I did a couple seasons attempting to pick edible mushrooms on the west coast. It was more fun than profitable. It is addicting though, like a treasure hunt. I have been wanting to head out for it again, probably going to this year in the more northern areas of the west coast, might hit op the winter pick though at the end of the season further south, since that's where I got my intro to it. Hit me up with stories, I'll update when
I'm out there if anyone wants to meet up. Edit: FYI still probably a while til those rains come in.


----------



## Will Wood (Sep 2, 2017)

Are you living on a boat? How do you get involved/connected with mushroom picking?


----------



## Dahloaf223 (Sep 2, 2017)

Will Wood said:


> Are you living on a boat? How do you get involved/connected with mushroom picking?

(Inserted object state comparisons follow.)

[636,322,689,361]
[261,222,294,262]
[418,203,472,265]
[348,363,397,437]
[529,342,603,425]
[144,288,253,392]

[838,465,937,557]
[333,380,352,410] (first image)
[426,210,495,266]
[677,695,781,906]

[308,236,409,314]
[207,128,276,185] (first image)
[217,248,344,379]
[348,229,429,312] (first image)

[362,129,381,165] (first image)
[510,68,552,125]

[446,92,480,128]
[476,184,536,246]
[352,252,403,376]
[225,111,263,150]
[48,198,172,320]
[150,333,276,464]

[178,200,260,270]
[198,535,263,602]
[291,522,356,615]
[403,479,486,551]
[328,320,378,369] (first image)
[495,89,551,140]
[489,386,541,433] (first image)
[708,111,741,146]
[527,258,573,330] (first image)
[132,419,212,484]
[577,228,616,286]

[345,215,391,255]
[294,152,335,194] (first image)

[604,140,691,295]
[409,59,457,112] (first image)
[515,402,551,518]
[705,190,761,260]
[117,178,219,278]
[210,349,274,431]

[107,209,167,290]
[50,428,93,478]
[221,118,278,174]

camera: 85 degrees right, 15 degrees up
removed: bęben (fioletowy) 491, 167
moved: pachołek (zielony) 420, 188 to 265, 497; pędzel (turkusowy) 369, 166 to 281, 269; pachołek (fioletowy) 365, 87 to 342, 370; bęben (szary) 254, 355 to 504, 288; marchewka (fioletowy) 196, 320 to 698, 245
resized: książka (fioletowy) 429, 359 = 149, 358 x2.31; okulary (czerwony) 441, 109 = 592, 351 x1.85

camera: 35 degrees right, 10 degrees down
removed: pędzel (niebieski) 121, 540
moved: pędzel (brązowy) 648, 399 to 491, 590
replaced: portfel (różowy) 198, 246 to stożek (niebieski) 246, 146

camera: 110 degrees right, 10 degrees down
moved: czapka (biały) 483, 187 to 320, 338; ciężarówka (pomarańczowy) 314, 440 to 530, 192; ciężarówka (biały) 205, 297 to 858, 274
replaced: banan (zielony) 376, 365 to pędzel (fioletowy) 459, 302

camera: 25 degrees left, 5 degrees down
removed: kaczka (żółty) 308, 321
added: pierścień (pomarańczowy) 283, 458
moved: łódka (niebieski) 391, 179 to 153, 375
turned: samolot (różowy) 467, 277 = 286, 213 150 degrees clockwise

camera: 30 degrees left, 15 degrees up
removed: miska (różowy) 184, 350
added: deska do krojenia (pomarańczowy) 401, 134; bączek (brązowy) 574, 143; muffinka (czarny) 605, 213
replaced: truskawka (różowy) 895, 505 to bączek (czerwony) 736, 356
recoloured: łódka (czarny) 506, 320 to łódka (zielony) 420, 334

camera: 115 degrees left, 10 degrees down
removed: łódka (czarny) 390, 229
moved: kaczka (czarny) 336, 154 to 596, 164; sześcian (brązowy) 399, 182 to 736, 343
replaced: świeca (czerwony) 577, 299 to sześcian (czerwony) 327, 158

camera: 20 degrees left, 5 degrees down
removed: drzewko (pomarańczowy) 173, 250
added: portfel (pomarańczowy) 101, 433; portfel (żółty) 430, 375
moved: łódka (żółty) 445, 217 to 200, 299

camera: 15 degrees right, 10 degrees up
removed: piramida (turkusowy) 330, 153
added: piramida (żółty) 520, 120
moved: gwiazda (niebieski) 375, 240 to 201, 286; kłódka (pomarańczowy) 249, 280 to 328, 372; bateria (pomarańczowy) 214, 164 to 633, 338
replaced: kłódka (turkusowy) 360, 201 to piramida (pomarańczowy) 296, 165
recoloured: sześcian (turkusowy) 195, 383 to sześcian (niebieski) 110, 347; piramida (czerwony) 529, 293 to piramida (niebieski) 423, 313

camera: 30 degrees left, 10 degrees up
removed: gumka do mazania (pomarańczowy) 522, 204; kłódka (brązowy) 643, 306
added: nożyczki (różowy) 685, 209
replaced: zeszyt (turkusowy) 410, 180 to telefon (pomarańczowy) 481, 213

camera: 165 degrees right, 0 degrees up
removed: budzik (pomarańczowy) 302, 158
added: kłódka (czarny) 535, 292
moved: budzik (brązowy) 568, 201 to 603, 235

It's either something to do in your free time, or following the season as it progresses down from Alaska, BC, down to southern or. For the fall varieties.

Oh yeah I lived on that boat with two others. Fun while it lasted.



Will Wood said:


> Are you living on a boat? How do you get involved/connected with mushroom picking?


----------



## OutsideYourWorld (Sep 2, 2017)

Lots of it going on during the treeplanting season around prince george, British Columbia. So May'ish to late June?


----------



## Tude (Sep 3, 2017)

Always wanted to get more into the mushroom area - totally interesting, love the foraging too.


----------



## Dahloaf223 (Sep 3, 2017)

OutsideYourWorld said:


> Lots of it going on during the treeplanting season around prince george, British Columbia. So May'ish to late June?



Nice. Yeah the Fraser seems like a beautiful area. I'm sure you'll have some pickers in the fall. We'll see if I make it that far. I kick myself for not doing a planting crew when I was aimless after college.


----------